What the Stones and Dylan were and are to Crow, she has, in some ways, been to a younger generation of musicians. Kacey Musgraves recorded her stunning 2018 album, Golden Hour, at Crow’s Nashville studio, and the two have performed together, like in this video, in which Crow joins Musgraves while she’s covering “If It Makes You Happy.” Per a 2018 Stereogum headline, “‘If It Makes You Happy’ Is (Still) Having A Moment.” Maggie Rogers and Sharon Van Etten have performed it together; so have Phoebe Bridgers, Conor Oberst, and Sophie Allison from Soccer Mommy.

No wonder: It’s a radio hit, an instant karaoke classic, and peppered with indelible turns of phrase. “Soak Up the Sun” too: “My friend the communist holds meetings in his R.V. / I can’t afford his gas, so I’m stuck here watching TV”; “I’m gonna soak up the sun while it’s still free.” Crow is insistently self-deprecating in conversation, but even she can admit to that. Discussing the contentious circumstances of her debut album, which led to a public dispute with her collaborators over songwriting credits and publishing royalties, she said, “Everybody made a ton of money on it, you know?” She paused before adding, “So I’m like, If it makes you happy, then why the hell are you so sad there?”

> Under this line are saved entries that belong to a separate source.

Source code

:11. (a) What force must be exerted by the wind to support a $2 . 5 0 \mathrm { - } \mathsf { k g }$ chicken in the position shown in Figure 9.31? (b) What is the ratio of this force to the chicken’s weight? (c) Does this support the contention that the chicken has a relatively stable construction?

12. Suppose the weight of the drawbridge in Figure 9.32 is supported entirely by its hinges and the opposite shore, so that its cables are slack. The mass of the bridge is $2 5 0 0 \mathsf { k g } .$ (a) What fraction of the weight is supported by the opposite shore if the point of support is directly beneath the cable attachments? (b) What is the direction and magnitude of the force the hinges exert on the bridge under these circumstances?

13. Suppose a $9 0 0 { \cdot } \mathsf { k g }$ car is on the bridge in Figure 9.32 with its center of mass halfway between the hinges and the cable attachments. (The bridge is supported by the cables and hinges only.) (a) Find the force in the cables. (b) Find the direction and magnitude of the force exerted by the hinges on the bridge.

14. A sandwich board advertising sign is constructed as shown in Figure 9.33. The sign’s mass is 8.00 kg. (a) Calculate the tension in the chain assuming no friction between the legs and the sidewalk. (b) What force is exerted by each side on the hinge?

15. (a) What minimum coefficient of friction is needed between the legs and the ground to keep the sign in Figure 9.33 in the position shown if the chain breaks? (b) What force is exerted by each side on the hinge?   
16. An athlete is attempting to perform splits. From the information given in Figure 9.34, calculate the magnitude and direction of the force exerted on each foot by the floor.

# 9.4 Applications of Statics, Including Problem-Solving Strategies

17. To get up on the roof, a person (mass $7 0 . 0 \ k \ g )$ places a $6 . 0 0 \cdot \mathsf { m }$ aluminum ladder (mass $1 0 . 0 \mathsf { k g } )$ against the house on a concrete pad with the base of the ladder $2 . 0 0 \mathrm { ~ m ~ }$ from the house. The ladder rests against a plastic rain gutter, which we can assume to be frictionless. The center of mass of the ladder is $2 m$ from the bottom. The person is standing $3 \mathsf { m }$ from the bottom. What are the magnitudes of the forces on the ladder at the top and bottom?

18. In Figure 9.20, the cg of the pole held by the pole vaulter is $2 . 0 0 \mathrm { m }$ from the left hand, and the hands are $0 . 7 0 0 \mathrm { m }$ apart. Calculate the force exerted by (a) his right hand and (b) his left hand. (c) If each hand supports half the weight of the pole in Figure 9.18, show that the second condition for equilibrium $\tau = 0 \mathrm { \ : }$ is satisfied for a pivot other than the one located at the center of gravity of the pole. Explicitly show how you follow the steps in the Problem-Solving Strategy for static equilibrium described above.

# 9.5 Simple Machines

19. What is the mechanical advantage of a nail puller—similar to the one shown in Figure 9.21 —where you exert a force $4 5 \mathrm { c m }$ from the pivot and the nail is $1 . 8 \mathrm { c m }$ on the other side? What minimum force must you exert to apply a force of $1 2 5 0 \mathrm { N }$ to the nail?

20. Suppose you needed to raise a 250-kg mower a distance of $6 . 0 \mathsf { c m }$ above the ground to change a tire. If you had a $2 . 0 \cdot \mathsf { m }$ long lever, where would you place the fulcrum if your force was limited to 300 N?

Perhaps because she’s such an incisive lyricist, Crow said that her songwriting had at times become too effective of an outlet. “For the better part of a year, I didn’t play an instrument,” she said of a break from music she took a few years ago.

“If the thing that you love is also the thing that you hide behind,” Crow continued. “It becomes a crutch, and I just thought, If I keep going to music, I keep going to being productive, I’m going to write a great record out of this. I’m going to go and write songs. And I just said, I’m not going to do that. I’m not going to go to my instruments. I’m not going to go to a notepad. I’m just going to be quiet. I’m going to sit with this until I’m done with it.”

That’s not what the break Crow will take now is about though. She recalled being in New Orleans to record her second album in the mid-’90s, and going to meet Dylan at a show of his. “I walked backstage,” Crow said, “and he’s like, ‘Hey, did you bring your accordion?’ And I said no, and we sent a taxi back to get my accordion.”

“Any time I can give an opportunity to somebody to come play, to come write, to sit in,” she continued. “Those were the moments in my career that not only upped my game, but forever registered in my psyche.”